Le BCHRT note que, même s’il est plus courant qu’un employeur soit la partie qui contrevient au Code, toute personne dont les actes ou les omissions constituent de la discrimination à l’égard d’une autre personne relativement à l’emploi est en infraction. Le BCHRT a établi que la discrimination peut exister en l’absence d’une relation d’emploi si un défendeur a la capacité d’entraver ou d’influencer la relation d’emploi. De plus, le CHRT a renvoyé à ses décisions antérieures rendues dans les affaires Chein v Tim Hortons et Charthaigh v Blenz, selon lesquelles il peut exister une responsabilité lorsqu’un franchiseur a la capacité d’entraver ou d’influencer la relation d’emploi du franchisé avec ses employés, mais qu’il ne le fait pas.
Le BCHRT a conclu que la preuve de la plaignante et l’affidavit de Mme An laissaient entendre que le franchiseur exerçait une certaine influence sur le franchisé.

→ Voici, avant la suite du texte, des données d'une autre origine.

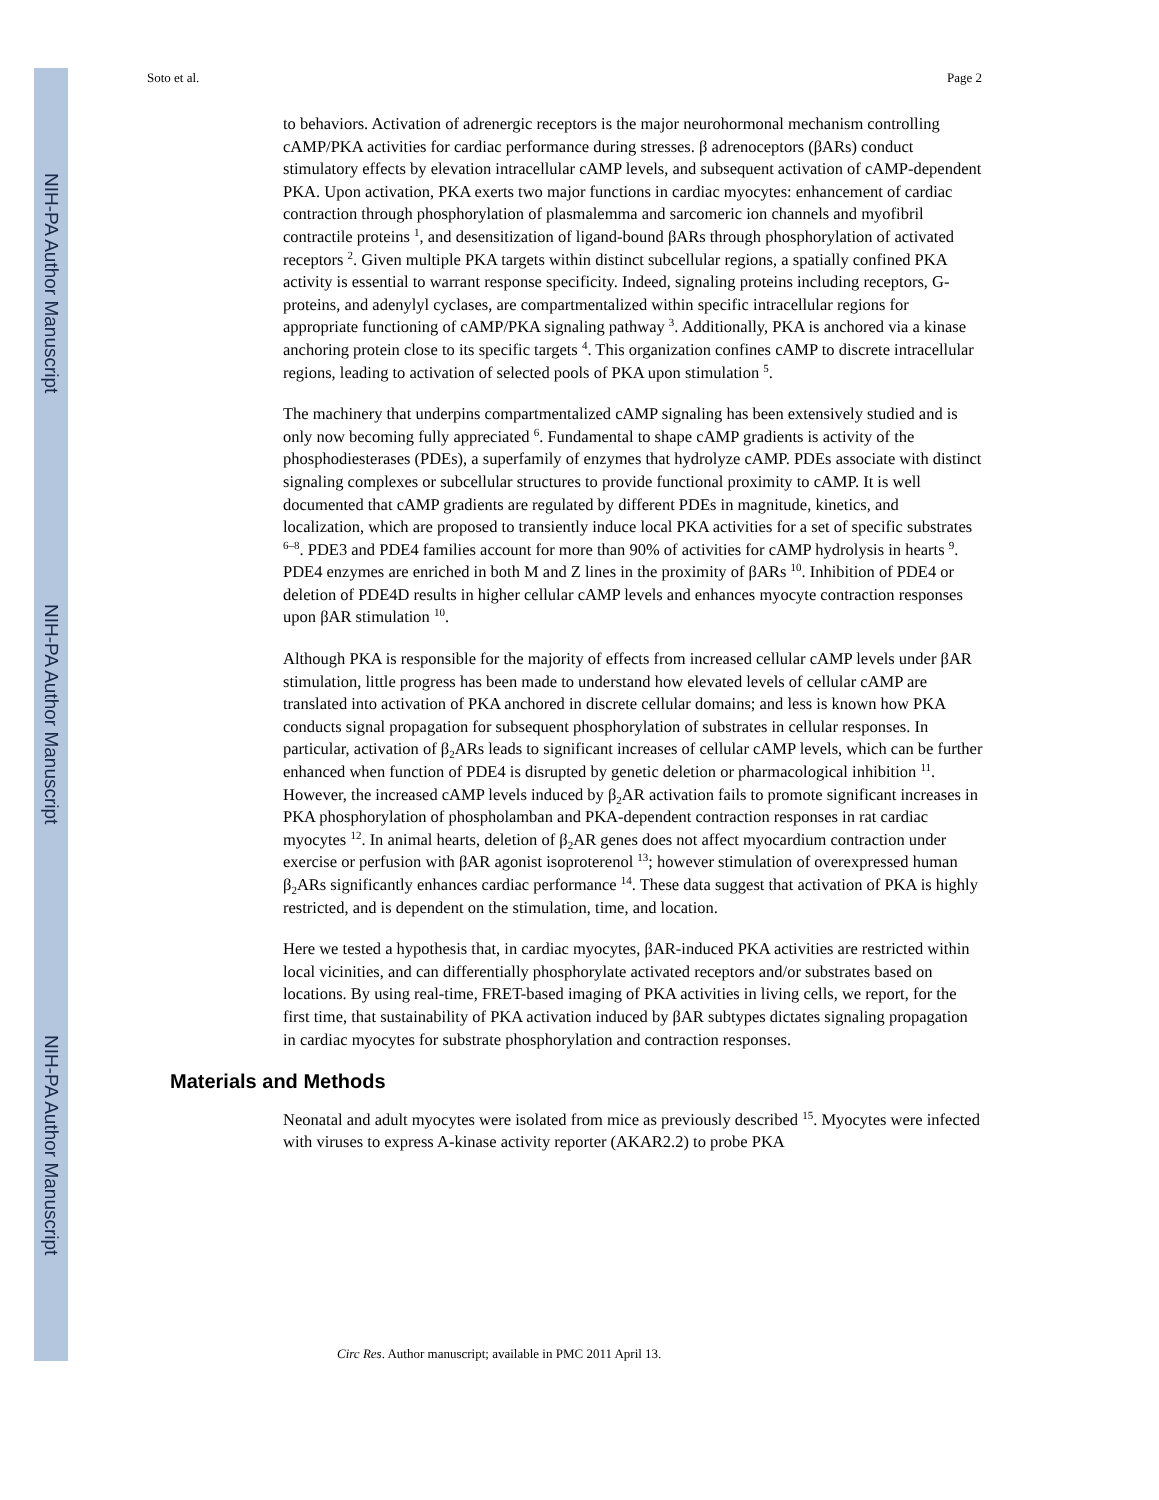NIH-PA Author Manuscript
NIH-PA Author Manuscript
NIH-PA Author Manuscript
Soto et al. Page 2
to behaviors. Activation of adrenergic receptors is the major neurohormonal mechanism controlling cAMP/PKA activities for cardiac performance during stresses. β adrenoceptors (βARs) conduct stimulatory effects by elevation intracellular cAMP levels, and subsequent activation of cAMP-dependent PKA. Upon activation, PKA exerts two major functions in cardiac myocytes: enhancement of cardiac contraction through phosphorylation of plasmalemma and sarcomeric ion channels and myofibril contractile proteins <sup>1</sup>, and desensitization of ligand-bound βARs through phosphorylation of activated receptors <sup>2</sup>. Given multiple PKA targets within distinct subcellular regions, a spatially confined PKA activity is essential to warrant response specificity. Indeed, signaling proteins including receptors, G-proteins, and adenylyl cyclases, are compartmentalized within specific intracellular regions for appropriate functioning of cAMP/PKA signaling pathway <sup>3</sup>. Additionally, PKA is anchored via a kinase anchoring protein close to its specific targets <sup>4</sup>. This organization confines cAMP to discrete intracellular regions, leading to activation of selected pools of PKA upon stimulation <sup>5</sup>.
The machinery that underpins compartmentalized cAMP signaling has been extensively studied and is only now becoming fully appreciated <sup>6</sup>. Fundamental to shape cAMP gradients is activity of the phosphodiesterases (PDEs), a superfamily of enzymes that hydrolyze cAMP. PDEs associate with distinct signaling complexes or subcellular structures to provide functional proximity to cAMP. It is well documented that cAMP gradients are regulated by different PDEs in magnitude, kinetics, and localization, which are proposed to transiently induce local PKA activities for a set of specific substrates <sup>6–8</sup>. PDE3 and PDE4 families account for more than 90% of activities for cAMP hydrolysis in hearts <sup>9</sup>. PDE4 enzymes are enriched in both M and Z lines in the proximity of βARs <sup>10</sup>. Inhibition of PDE4 or deletion of PDE4D results in higher cellular cAMP levels and enhances myocyte contraction responses upon βAR stimulation <sup>10</sup>.
Although PKA is responsible for the majority of effects from increased cellular cAMP levels under βAR stimulation, little progress has been made to understand how elevated levels of cellular cAMP are translated into activation of PKA anchored in discrete cellular domains; and less is known how PKA conducts signal propagation for subsequent phosphorylation of substrates in cellular responses. In particular, activation of β<sub>2</sub>ARs leads to significant increases of cellular cAMP levels, which can be further enhanced when function of PDE4 is disrupted by genetic deletion or pharmacological inhibition <sup>11</sup>. However, the increased cAMP levels induced by β<sub>2</sub>AR activation fails to promote significant increases in PKA phosphorylation of phospholamban and PKA-dependent contraction responses in rat cardiac myocytes <sup>12</sup>. In animal hearts, deletion of β<sub>2</sub>AR genes does not affect myocardium contraction under exercise or perfusion with βAR agonist isoproterenol <sup>13</sup>; however stimulation of overexpressed human β<sub>2</sub>ARs significantly enhances cardiac performance <sup>14</sup>. These data suggest that activation of PKA is highly restricted, and is dependent on the stimulation, time, and location.
Here we tested a hypothesis that, in cardiac myocytes, βAR-induced PKA activities are restricted within local vicinities, and can differentially phosphorylate activated receptors and/or substrates based on locations. By using real-time, FRET-based imaging of PKA activities in living cells, we report, for the first time, that sustainability of PKA activation induced by βAR subtypes dictates signaling propagation in cardiac myocytes for substrate phosphorylation and contraction responses.
Materials and Methods
Neonatal and adult myocytes were isolated from mice as previously described <sup>15</sup>. Myocytes were infected with viruses to express A-kinase activity reporter (AKAR2.2) to probe PKA
Circ Res. Author manuscript; available in PMC 2011 April 13.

Il revenait au franchiseur de persuader le BCHRT et de produire les preuves pertinentes en appui à la demande. En l’absence du contrat de franchisage intégral (qui n’a pas été produit par l’une ou l’autre des parties) et d’autres renseignements, le BCHRT s’est dit dans l’incapacité d’évaluer toute l’étendue de l’influence ou du contrôle, et n’était pas convaincu que la procédure relative à la plainte contre le franchiseur ne servirait pas les fins du Code.
Points à retenir
Fait intéressant pour les franchiseurs, le BCHRT affirme qu’il n’existe pas de conclusion universelle selon laquelle un franchiseur n’a pas qualité pour être défendeur à une plainte contre l’un de ses franchisés. L’importance des conditions du contrat de franchisage est mise en lumière dans cette décision. Toute relation de franchise est régie par les conditions du contrat de franchisage, et le franchiseur n’avait produit que deux pages du contrat de franchisage qui en contenait au moins 45. Si le contrat de franchisage avait été produit et qu’il avait clairement établi la relation entre le franchiseur, le franchisé et les employés du franchisé, l’issue aurait peut-être été différente. Toutefois, comme nous l’avons vu dans d’autres affaires récentes, le contrat de franchisage doit assurer la protection du système de franchisage, tout en évitant d’accorder au franchiseur des pouvoirs s’apparentant à ceux de l’employeur.